- **MATERIALS PROVIDED**:
□ □ □ □ □
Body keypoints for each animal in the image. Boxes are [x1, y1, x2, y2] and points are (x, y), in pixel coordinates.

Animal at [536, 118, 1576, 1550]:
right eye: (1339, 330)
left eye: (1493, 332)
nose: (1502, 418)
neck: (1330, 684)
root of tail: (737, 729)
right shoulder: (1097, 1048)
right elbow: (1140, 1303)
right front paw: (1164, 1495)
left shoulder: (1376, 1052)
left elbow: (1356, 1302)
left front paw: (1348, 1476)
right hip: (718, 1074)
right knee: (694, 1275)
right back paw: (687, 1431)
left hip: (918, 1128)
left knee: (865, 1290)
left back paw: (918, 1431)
□ □ □ □ □
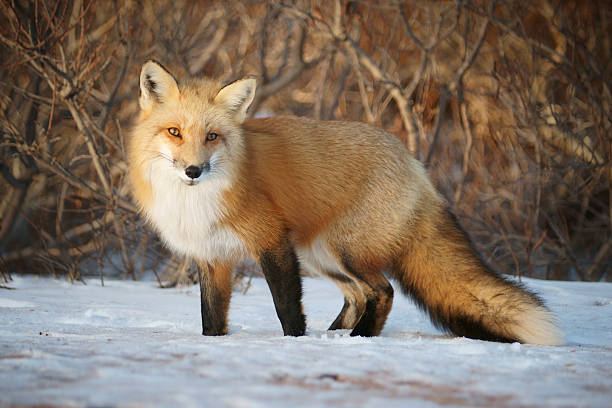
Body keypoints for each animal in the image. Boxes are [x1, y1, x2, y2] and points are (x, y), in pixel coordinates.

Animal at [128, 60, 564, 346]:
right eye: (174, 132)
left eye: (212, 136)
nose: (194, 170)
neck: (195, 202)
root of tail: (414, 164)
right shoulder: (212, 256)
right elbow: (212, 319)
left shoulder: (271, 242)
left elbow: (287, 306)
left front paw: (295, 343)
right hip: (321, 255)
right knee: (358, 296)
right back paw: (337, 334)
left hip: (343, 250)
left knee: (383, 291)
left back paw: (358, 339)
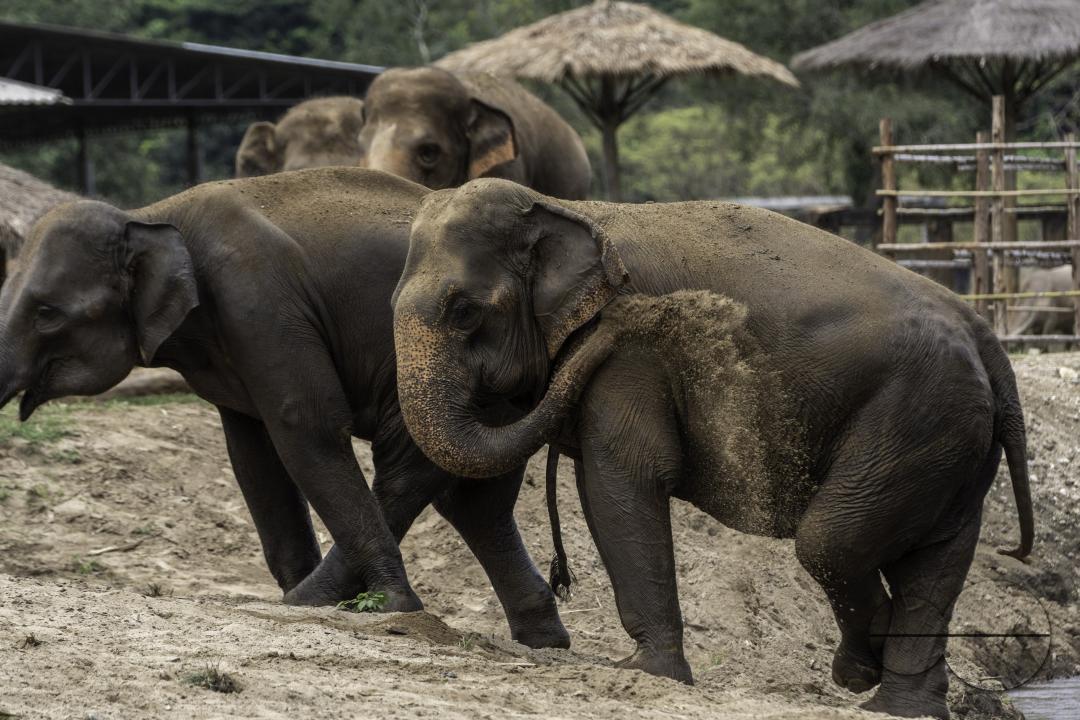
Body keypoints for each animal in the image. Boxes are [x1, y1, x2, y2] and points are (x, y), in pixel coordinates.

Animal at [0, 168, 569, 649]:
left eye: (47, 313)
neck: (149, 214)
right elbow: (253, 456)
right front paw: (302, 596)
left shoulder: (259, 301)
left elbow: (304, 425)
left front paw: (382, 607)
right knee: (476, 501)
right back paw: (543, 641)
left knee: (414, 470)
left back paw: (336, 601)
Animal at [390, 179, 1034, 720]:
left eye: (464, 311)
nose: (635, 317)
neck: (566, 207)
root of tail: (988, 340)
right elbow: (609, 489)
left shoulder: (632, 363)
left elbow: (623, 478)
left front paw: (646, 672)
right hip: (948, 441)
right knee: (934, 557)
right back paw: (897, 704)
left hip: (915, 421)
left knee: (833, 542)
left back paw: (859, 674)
□ □ □ □ □
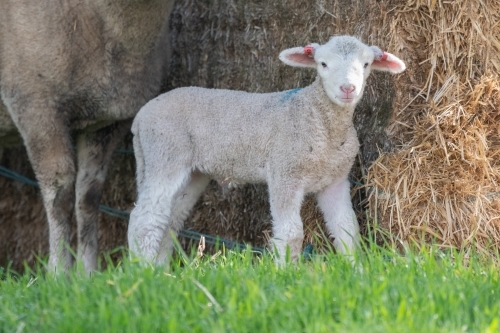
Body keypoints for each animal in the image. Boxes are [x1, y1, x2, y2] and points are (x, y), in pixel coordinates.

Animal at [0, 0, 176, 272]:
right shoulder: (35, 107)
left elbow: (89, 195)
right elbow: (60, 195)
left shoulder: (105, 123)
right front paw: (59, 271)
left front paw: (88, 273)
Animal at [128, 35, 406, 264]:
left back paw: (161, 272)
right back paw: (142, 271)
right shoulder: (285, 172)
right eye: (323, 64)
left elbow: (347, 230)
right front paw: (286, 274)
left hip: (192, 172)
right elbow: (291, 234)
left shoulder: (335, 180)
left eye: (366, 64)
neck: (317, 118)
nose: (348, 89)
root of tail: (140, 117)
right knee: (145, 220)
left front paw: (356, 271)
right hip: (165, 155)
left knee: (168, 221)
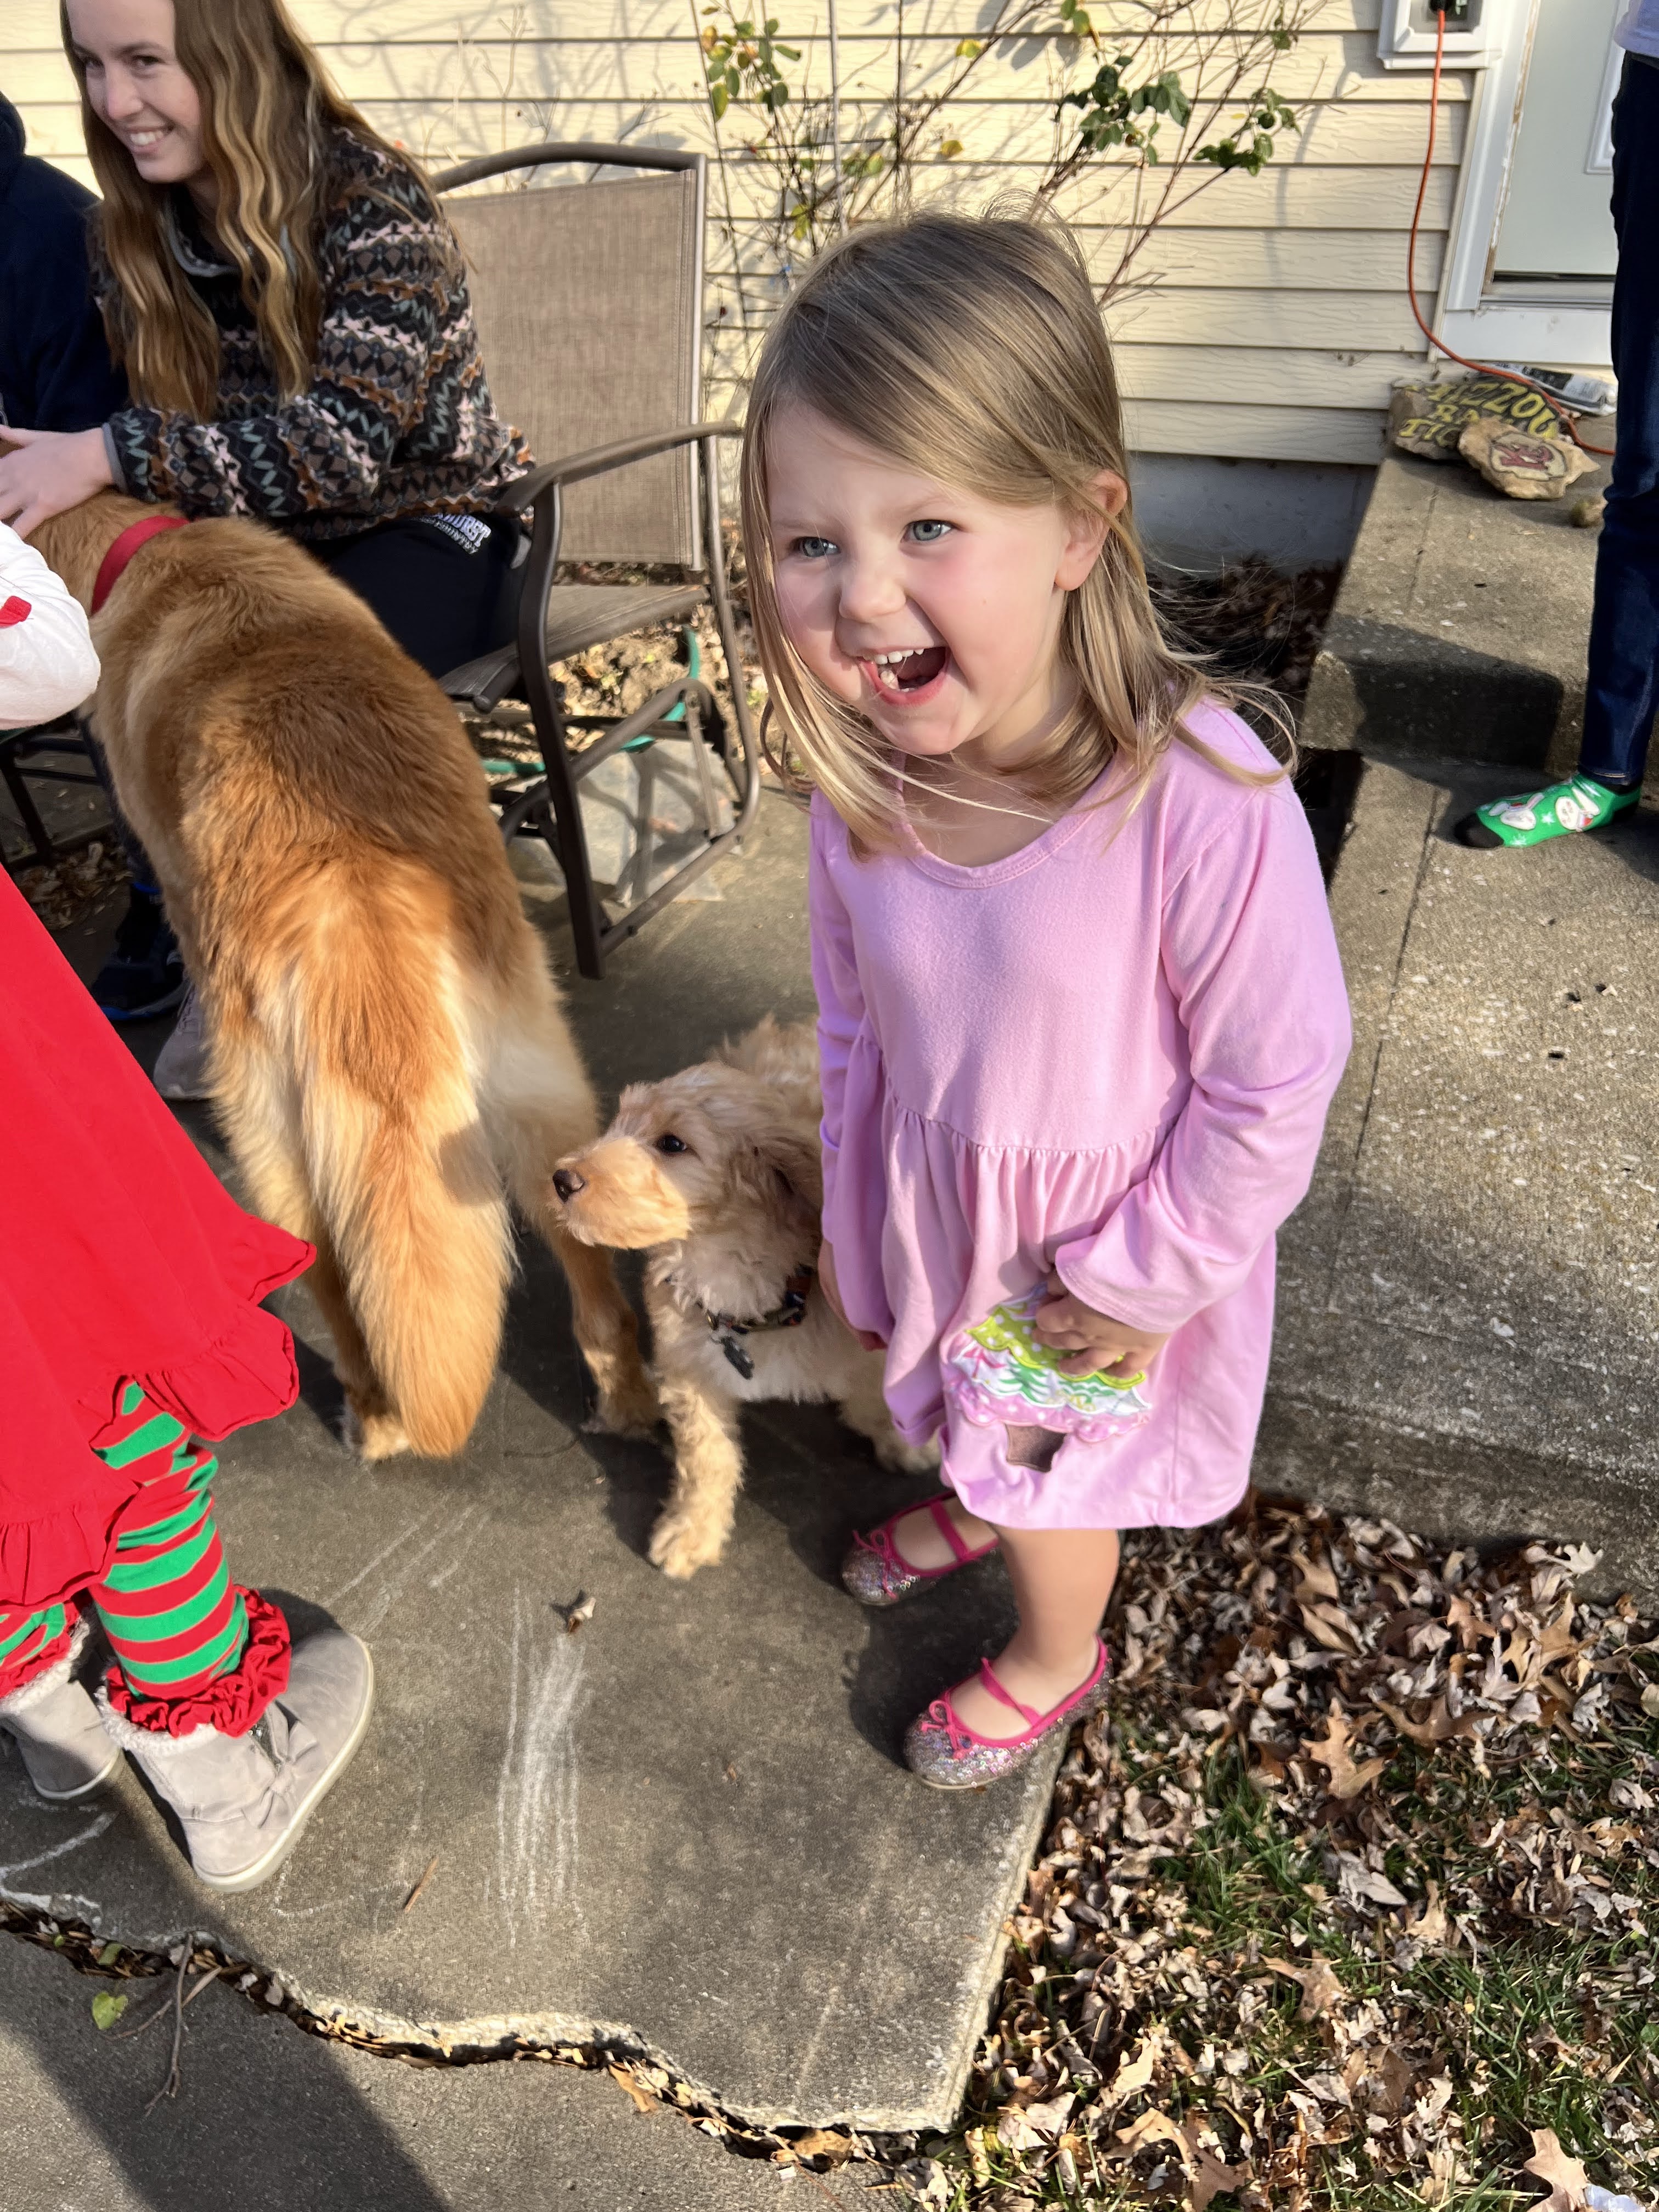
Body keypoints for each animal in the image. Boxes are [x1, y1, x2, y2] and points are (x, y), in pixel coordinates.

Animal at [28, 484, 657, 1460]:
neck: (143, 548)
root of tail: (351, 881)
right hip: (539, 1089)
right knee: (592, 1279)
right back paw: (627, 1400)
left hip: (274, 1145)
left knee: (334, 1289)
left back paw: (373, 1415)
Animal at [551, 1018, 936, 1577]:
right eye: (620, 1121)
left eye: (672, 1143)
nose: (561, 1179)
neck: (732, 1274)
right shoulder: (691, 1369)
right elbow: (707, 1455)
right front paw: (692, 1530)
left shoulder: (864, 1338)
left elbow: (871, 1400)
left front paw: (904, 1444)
□ □ □ □ □
- **INSTRUCTIONS FOR THE TASK**:
Repeat, character for character, the lines of the material above from the line with "left eye: (672, 1143)" through the line with "left front paw: (904, 1444)".

- **RESPONSE TO THIS TASK**:
left eye: (672, 1143)
nose: (561, 1179)
neck: (732, 1274)
right shoulder: (691, 1369)
right elbow: (707, 1455)
right front paw: (692, 1530)
left shoulder: (864, 1338)
left elbow: (871, 1400)
left front paw: (904, 1444)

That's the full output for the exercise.